Dass der neue Antrag extra fürs Verfassungsgericht formuliert wurde, wissen wohl auch die Verfassungsrichter – für ihre Vorinstanzen lag das jedenfalls auf der Hand. Für das höchste deutsche Gericht sind die Formulierungskünste der Braunen aber offenbar wichtiger als das Fundament unserer Verfassung, das sie bedrohen.

Und das tut ein rechter Marsch gegen eine Synagoge: Nach dem größten Unrecht der Geschichte verspricht das Grundgesetz die Menschenwürde eines jeden zu schützen – und verpflichtet sich, ein friedliches Miteinander zu ermöglichen.

Dass heute Rechte gegen den Neubau einer von Nazis verbrannten Synagoge demonstrieren, spricht den jüdischen BürgerInnen diese Grundrechte ab. Diesen Menschen, deren Gemeinschaft in Bochum und in ganz Deutschland in beispielloser Weise malträtiert wurde, schreien heute erneut Neofaschisten entgegen: Baut eure Synagogen nicht in diesem Land. Die neue Rechte reiht sich damit nahtlos in die Reihen derer ein, die die Synagoge vor 66 Jahren anzündeten. Antisemitische Menschenverachtung darf in Deutschland nicht legal sein: Sie macht unter dem Mantel der Meinungsfreiheit ein Völkermordsregime wieder salonfähig, das auf die freie Meinungsäußerung spuckte.

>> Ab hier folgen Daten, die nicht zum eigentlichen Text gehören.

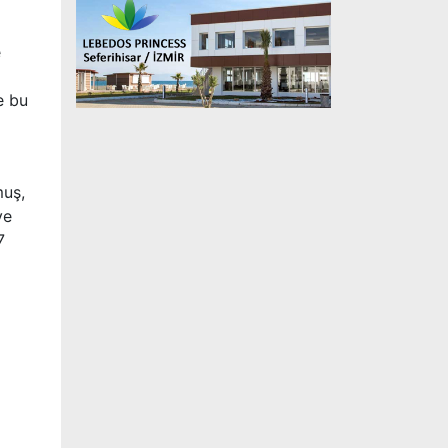
e
e bu
muş,
ye
7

Und weil in der jungen Vergangenheit der Staat Täter war, ist es heute seine Aufgabe, an dieser symbolträchtigen Stelle eine Grenze zu ziehen und sich vor jüdische Bevölkerung zu stellen. Nicht aus formalen Gründen, sondern um dieser unmittelbar an den Holocaust anknüpfenden Hetze entgegenzurufen: Das wird es in diesem Land nie wieder geben.